Monday, October 10, 2011

Bad Folklore


Writer’s block can freeze your productivity.  One study (Rose, 1984, p. 72 suggests that writer’s block thrives when writers labor under false rules.  I call these rules bad folklore. 

Over the years, students have reported rules they claimed their writing teachers enforced.  Below are the top ten.  All are wrong … bad folklore that hobbles good writers.

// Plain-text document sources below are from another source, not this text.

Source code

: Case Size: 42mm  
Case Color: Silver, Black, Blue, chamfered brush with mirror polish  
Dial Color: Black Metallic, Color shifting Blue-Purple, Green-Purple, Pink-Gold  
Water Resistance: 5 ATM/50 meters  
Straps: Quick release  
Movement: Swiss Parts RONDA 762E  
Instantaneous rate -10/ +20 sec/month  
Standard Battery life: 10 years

  1. Never begin a sentence with And or But.
  2. Never begin a sentence with Because or However.
  3. Never begin a sentence with a preposition (Sheesh.  How does the Book of Genesis begin?)
  4. Never begin a sentence with “The.” (Yes, someone actually believed that!).
  5. No two sentences should begin alike.  (Laboring to obey this rule will cripple any writer.)
  6. Vary your sentence length and structure to keep readers’ interest. (Nonsense.  Good writing bases sentence length and structure on the old-new rule and its corollaries—never on arbitrary variation.)
  7. Never end a sentence with a preposition. (Even the Brits scorn this old chestnut.)
  8. Write the introduction first.  (No, it is usually faster to draft the document first.  Ideas for good first paragraphs often pop up late in the draft, as you summarize.)
  9. Edit sentences as you draft.  (Derails your train of thought and saps your confidence.)
  10. Write your thesis before you draft the paper. (While an initial thesis may help you focus, good writers learn as they write. I often “post-write” a better thesis than the one I had prewritten.)